-- DATA PROVIDED --
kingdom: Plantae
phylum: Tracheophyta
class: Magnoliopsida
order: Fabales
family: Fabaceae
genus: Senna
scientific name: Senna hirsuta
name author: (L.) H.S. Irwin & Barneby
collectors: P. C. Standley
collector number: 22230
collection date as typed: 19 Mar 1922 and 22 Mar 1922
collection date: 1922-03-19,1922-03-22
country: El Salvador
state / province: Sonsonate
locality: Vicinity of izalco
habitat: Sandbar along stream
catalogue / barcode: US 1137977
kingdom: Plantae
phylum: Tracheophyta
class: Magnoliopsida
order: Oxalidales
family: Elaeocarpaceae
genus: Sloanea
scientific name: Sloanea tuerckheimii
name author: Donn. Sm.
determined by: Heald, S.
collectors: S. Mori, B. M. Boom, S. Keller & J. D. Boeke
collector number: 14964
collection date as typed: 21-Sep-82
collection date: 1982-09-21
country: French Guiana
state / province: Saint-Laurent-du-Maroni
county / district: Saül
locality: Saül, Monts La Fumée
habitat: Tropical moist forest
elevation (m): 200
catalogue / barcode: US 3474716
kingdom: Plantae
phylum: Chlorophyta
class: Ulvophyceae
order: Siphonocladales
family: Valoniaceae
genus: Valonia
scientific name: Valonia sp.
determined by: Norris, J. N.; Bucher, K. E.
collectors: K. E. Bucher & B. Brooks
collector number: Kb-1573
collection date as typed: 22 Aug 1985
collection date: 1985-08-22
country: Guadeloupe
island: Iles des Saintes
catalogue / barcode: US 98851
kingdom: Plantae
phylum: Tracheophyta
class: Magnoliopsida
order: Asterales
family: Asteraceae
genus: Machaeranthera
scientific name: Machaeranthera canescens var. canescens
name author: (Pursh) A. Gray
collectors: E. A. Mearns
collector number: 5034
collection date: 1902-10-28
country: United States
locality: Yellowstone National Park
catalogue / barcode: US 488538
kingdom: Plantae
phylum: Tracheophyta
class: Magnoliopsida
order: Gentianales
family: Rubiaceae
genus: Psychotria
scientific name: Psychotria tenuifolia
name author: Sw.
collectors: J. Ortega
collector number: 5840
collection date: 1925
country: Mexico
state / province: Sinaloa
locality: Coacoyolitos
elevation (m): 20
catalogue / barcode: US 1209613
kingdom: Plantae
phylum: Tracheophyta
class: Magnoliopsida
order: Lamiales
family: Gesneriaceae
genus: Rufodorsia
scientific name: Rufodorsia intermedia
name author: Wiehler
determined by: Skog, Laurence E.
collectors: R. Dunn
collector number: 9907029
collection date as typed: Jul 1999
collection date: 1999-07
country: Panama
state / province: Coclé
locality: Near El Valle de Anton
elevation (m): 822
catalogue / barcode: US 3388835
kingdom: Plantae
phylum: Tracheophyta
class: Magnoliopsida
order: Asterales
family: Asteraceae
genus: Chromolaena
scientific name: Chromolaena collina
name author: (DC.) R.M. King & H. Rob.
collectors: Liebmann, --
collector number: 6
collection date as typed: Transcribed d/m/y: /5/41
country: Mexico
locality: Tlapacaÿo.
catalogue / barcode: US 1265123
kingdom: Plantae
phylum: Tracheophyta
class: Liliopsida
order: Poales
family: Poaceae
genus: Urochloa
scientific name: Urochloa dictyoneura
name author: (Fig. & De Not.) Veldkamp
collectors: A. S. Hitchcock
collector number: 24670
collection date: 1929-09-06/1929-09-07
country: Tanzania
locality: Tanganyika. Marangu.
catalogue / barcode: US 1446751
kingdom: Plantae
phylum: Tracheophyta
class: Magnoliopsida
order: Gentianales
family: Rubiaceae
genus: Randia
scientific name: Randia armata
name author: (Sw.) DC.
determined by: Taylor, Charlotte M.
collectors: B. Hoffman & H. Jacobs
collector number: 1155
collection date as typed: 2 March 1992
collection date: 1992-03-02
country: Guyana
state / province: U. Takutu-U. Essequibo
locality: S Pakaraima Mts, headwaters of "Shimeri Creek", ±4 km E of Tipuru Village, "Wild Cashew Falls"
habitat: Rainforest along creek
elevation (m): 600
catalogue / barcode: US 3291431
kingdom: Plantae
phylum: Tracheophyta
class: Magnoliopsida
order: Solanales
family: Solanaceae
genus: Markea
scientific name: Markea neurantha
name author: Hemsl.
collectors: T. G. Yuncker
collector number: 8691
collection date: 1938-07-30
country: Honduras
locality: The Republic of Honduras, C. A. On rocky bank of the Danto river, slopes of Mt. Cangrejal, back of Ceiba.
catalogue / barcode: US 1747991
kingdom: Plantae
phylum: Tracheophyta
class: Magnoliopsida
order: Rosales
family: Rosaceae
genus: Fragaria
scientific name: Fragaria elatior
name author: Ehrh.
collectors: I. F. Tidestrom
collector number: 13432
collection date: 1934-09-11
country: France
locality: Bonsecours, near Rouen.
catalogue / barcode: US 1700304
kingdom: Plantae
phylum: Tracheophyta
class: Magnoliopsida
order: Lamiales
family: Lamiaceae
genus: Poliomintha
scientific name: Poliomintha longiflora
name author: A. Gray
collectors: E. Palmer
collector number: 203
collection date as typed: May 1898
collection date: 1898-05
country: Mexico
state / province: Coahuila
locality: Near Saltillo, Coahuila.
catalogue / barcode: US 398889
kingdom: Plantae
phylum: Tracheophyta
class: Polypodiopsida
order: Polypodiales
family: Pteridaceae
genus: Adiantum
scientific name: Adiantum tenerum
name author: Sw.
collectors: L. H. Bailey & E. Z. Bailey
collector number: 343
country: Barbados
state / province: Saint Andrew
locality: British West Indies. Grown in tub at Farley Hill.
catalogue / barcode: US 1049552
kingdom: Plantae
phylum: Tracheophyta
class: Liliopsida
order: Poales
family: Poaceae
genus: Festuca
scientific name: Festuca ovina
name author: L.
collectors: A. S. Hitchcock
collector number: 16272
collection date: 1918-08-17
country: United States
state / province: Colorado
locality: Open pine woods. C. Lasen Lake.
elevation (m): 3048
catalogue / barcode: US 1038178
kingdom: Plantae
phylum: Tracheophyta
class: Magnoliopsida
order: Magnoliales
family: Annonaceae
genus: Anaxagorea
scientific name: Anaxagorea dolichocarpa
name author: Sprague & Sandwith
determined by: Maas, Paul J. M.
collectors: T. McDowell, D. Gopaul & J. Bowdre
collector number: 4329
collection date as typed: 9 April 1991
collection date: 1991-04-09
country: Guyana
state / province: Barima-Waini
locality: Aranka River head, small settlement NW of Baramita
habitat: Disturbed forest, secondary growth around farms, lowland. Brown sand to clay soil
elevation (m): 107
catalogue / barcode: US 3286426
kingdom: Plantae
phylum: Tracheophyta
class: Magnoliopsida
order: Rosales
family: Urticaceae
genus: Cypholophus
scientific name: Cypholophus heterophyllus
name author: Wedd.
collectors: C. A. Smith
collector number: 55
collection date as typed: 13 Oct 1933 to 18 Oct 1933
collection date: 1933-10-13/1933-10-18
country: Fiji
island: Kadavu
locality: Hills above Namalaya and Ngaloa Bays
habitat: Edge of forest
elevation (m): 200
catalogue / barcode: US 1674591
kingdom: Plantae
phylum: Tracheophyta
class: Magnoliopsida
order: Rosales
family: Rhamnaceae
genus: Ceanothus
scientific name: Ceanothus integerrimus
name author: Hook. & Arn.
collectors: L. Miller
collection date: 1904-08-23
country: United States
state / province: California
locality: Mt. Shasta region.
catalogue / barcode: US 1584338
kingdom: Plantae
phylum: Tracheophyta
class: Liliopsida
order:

-- TASK DETAILS --
Render the rows from the line containing "elevation (m): 822" through the line containing "scientific name: Poliomintha longiflora" as a JSON list of strings, one string per line, with blank lines omitted.

-- ANSWER TO THIS EXERCISE --
[
  "elevation (m): 822",
  "catalogue / barcode: US 3388835",
  "kingdom: Plantae",
  "phylum: Tracheophyta",
  "class: Magnoliopsida",
  "order: Asterales",
  "family: Asteraceae",
  "genus: Chromolaena",
  "scientific name: Chromolaena collina",
  "name author: (DC.) R.M. King & H. Rob.",
  "collectors: Liebmann, --",
  "collector number: 6",
  "collection date as typed: Transcribed d/m/y: /5/41",
  "country: Mexico",
  "locality: Tlapacaÿo.",
  "catalogue / barcode: US 1265123",
  "kingdom: Plantae",
  "phylum: Tracheophyta",
  "class: Liliopsida",
  "order: Poales",
  "family: Poaceae",
  "genus: Urochloa",
  "scientific name: Urochloa dictyoneura",
  "name author: (Fig. & De Not.) Veldkamp",
  "collectors: A. S. Hitchcock",
  "collector number: 24670",
  "collection date: 1929-09-06/1929-09-07",
  "country: Tanzania",
  "locality: Tanganyika. Marangu.",
  "catalogue / barcode: US 1446751",
  "kingdom: Plantae",
  "phylum: Tracheophyta",
  "class: Magnoliopsida",
  "order: Gentianales",
  "family: Rubiaceae",
  "genus: Randia",
  "scientific name: Randia armata",
  "name author: (Sw.) DC.",
  "determined by: Taylor, Charlotte M.",
  "collectors: B. Hoffman & H. Jacobs",
  "collector number: 1155",
  "collection date as typed: 2 March 1992",
  "collection date: 1992-03-02",
  "country: Guyana",
  "state / province: U. Takutu-U. Essequibo",
  "locality: S Pakaraima Mts, headwaters of \"Shimeri Creek\", ±4 km E of Tipuru Village, \"Wild Cashew Falls\"",
  "habitat: Rainforest along creek",
  "elevation (m): 600",
  "catalogue / barcode: US 3291431",
  "kingdom: Plantae",
  "phylum: Tracheophyta",
  "class: Magnoliopsida",
  "order: Solanales",
  "family: Solanaceae",
  "genus: Markea",
  "scientific name: Markea neurantha",
  "name author: Hemsl.",
  "collectors: T. G. Yuncker",
  "collector number: 8691",
  "collection date: 1938-07-30",
  "country: Honduras",
  "locality: The Republic of Honduras, C. A. On rocky bank of the Danto river, slopes of Mt. Cangrejal, back of Ceiba.",
  "catalogue / barcode: US 1747991",
  "kingdom: Plantae",
  "phylum: Tracheophyta",
  "class: Magnoliopsida",
  "order: Rosales",
  "family: Rosaceae",
  "genus: Fragaria",
  "scientific name: Fragaria elatior",
  "name author: Ehrh.",
  "collectors: I. F. Tidestrom",
  "collector number: 13432",
  "collection date: 1934-09-11",
  "country: France",
  "locality: Bonsecours, near Rouen.",
  "catalogue / barcode: US 1700304",
  "kingdom: Plantae",
  "phylum: Tracheophyta",
  "class: Magnoliopsida",
  "order: Lamiales",
  "family: Lamiaceae",
  "genus: Poliomintha",
  "scientific name: Poliomintha longiflora"
]